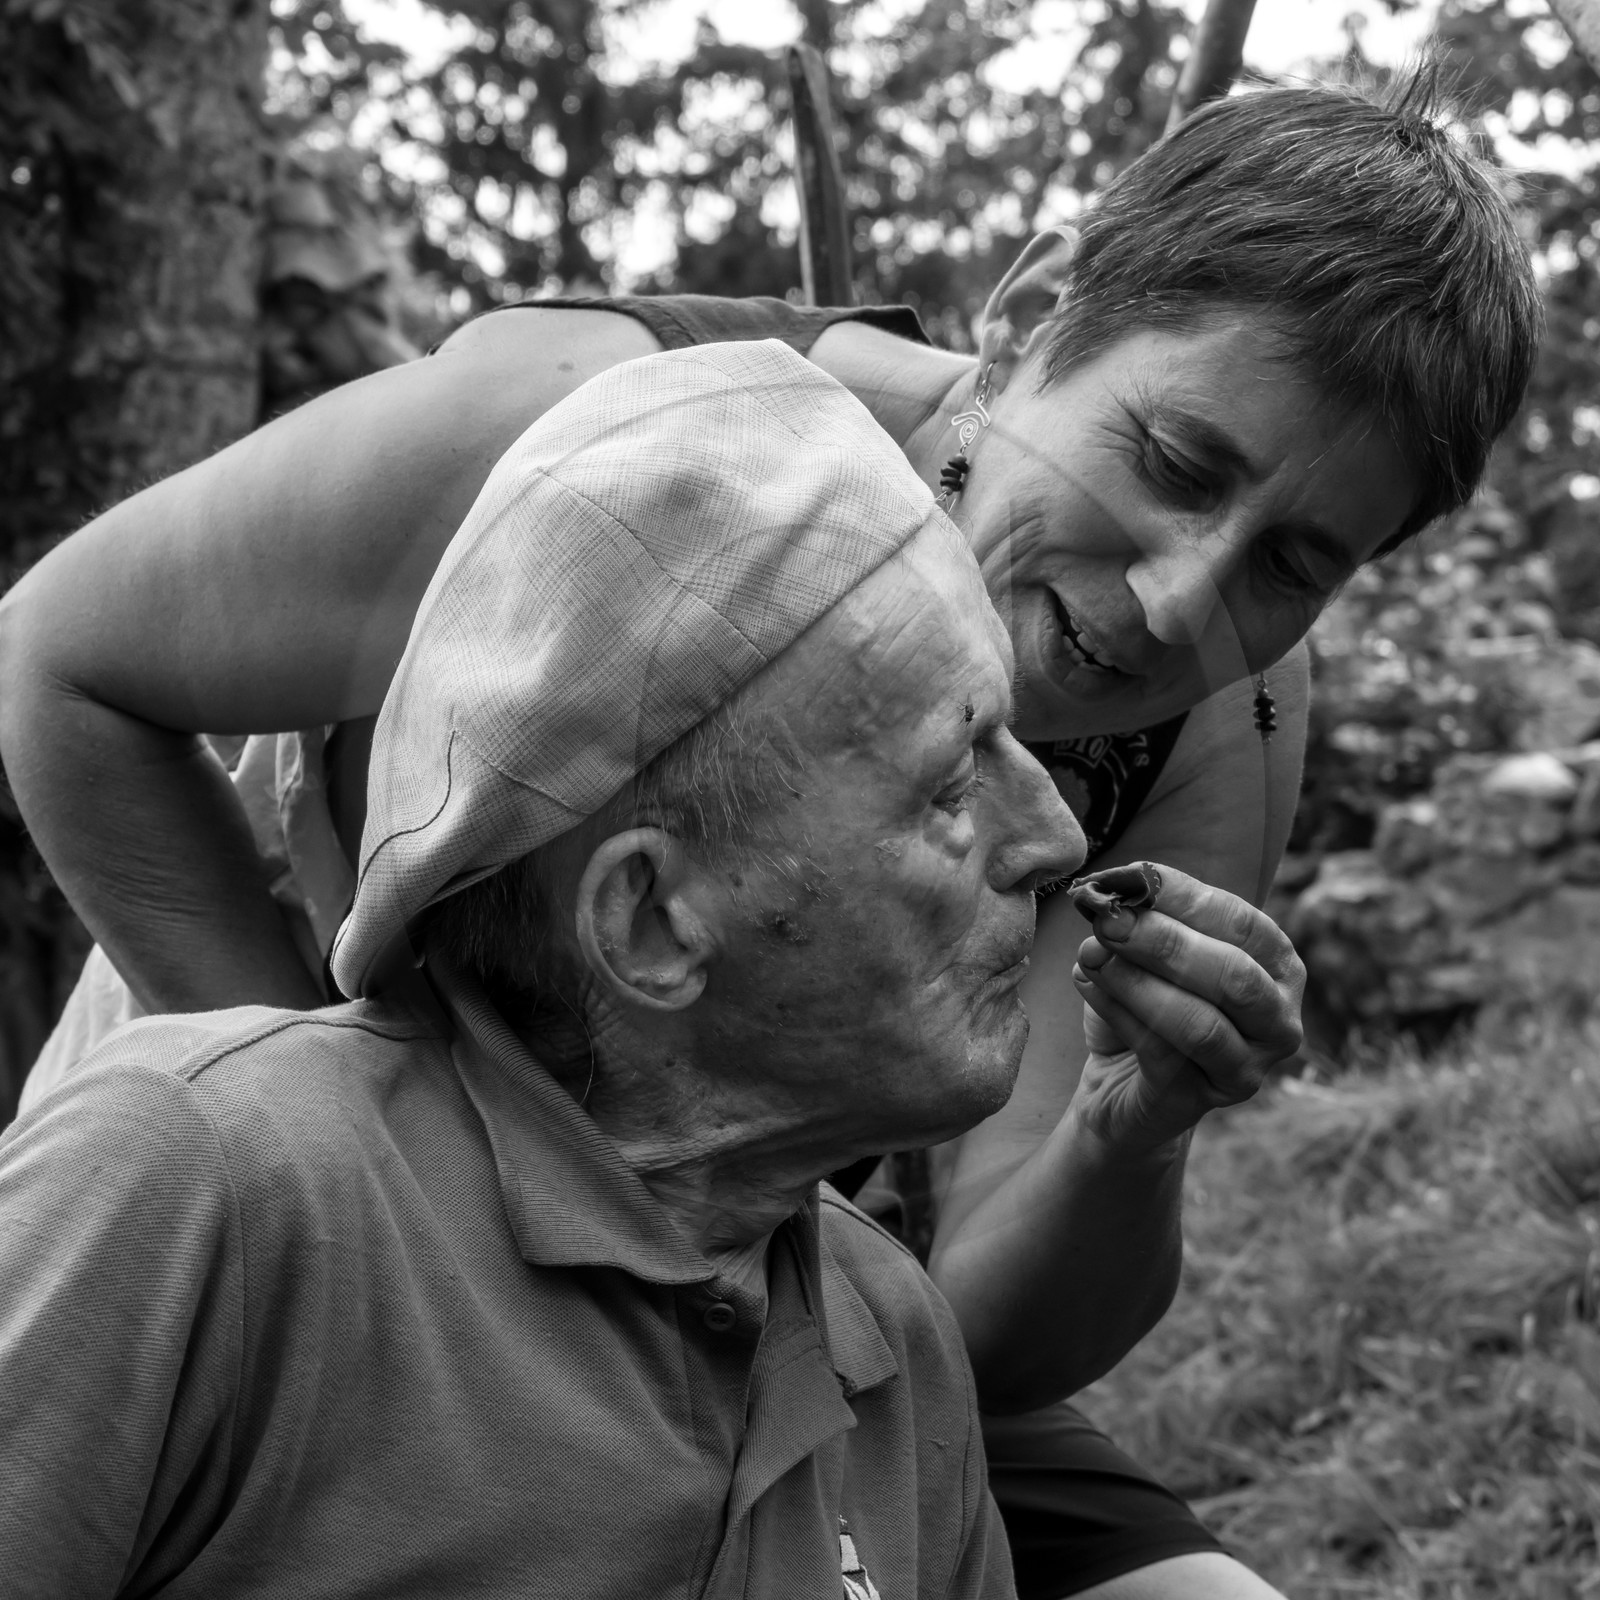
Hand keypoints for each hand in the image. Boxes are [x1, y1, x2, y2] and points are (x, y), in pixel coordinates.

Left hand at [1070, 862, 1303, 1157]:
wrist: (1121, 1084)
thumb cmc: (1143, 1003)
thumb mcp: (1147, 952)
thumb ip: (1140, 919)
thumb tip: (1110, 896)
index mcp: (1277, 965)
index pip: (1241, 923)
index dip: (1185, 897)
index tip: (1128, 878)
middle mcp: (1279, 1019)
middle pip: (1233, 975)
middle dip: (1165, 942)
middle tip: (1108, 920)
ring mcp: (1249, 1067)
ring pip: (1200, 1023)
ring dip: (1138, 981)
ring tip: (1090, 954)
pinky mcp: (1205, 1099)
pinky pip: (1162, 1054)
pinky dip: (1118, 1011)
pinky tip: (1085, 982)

What the exercise asks. Look through the data above and return exactly the lines from the one that contains "thumb ip: (1140, 919)" to the one that contains "pinky pip: (1162, 1054)", inclusive, with nothing else.

Your response.
thumb ip: (1140, 919)
thumb tip: (1110, 896)
index mcp: (1277, 965)
index pip: (1241, 923)
index dip: (1185, 897)
index tip: (1128, 878)
middle mcp: (1279, 1019)
middle pip: (1233, 975)
middle dip: (1165, 942)
middle tip: (1108, 920)
ring mcp: (1249, 1067)
ring pip: (1200, 1023)
ring dip: (1138, 981)
ring tip: (1090, 954)
pinky mcp: (1205, 1099)
pinky pip: (1162, 1054)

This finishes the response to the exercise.